» **Assigned task**: Return the count of lines in the following records that include "Revit", and nothing more.

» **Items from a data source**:
....
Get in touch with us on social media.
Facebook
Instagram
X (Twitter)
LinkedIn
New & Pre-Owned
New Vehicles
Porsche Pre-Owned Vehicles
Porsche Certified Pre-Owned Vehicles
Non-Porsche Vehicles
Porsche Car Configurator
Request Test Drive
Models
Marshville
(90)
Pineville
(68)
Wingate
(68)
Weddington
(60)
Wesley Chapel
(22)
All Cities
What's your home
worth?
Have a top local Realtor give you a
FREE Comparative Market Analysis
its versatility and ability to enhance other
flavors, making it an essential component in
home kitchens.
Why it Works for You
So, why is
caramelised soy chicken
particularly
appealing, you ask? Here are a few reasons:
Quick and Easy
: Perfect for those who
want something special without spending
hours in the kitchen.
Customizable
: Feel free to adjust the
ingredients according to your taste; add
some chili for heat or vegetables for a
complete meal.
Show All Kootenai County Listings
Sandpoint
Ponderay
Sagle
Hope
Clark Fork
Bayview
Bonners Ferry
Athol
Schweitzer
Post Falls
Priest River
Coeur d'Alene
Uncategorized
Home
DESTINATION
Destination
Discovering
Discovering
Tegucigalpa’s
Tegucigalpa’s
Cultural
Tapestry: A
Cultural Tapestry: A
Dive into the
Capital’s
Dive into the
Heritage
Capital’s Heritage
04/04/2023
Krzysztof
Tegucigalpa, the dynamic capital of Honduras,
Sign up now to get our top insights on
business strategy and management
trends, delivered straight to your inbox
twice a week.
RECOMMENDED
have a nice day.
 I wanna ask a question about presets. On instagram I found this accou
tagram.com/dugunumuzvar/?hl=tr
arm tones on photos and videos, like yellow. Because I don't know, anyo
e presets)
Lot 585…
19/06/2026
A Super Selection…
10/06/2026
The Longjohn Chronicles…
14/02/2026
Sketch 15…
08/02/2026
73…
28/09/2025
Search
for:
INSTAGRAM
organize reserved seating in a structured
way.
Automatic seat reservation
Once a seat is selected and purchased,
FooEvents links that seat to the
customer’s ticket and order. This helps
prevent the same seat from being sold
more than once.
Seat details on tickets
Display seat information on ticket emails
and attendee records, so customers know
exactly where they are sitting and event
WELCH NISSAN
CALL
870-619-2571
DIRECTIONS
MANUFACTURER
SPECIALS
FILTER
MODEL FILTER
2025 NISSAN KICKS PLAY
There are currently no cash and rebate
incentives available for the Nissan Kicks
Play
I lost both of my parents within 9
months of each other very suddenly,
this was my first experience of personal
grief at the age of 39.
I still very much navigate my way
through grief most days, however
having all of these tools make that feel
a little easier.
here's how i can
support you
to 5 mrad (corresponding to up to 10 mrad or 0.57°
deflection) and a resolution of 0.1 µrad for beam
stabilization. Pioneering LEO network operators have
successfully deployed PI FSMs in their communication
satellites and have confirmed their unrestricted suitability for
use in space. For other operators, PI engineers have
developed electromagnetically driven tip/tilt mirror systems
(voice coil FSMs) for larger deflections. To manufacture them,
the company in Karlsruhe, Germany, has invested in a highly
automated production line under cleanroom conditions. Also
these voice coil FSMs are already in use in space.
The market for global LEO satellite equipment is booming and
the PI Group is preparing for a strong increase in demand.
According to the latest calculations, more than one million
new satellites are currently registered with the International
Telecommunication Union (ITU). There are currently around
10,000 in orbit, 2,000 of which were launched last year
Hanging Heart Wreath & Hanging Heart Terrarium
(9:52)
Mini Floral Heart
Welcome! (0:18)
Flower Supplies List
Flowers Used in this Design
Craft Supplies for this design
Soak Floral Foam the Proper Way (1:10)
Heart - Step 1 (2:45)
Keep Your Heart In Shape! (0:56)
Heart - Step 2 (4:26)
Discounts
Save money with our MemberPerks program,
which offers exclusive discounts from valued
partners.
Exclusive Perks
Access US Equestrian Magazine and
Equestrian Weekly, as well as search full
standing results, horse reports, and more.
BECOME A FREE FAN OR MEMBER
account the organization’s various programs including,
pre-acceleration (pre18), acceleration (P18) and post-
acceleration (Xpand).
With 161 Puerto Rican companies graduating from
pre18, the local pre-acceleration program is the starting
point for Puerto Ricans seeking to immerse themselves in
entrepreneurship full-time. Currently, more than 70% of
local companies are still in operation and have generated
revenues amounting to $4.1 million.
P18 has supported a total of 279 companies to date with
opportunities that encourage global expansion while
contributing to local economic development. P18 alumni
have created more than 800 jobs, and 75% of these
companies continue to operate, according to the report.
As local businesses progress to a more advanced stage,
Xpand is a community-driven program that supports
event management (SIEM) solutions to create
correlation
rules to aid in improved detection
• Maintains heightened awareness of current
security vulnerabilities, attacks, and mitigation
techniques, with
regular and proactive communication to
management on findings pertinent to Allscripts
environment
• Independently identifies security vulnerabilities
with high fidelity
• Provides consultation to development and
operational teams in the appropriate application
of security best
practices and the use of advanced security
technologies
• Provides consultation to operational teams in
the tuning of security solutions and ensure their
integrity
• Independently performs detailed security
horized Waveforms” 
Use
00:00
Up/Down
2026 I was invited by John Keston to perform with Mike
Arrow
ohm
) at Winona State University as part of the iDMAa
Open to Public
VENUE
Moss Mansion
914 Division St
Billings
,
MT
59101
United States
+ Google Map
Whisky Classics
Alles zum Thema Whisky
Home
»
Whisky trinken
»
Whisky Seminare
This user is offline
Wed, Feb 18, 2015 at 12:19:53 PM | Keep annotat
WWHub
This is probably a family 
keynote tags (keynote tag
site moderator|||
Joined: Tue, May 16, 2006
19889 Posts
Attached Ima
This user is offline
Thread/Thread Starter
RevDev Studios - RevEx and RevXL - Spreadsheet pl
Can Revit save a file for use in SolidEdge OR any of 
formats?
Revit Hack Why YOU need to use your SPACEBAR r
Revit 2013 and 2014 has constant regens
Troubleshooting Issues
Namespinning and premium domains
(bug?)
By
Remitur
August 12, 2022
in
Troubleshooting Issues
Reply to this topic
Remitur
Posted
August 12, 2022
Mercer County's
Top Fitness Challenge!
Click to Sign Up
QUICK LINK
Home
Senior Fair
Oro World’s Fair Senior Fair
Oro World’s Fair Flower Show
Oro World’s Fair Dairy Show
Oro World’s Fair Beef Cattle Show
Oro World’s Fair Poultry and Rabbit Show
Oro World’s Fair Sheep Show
....
» **The answer**: 3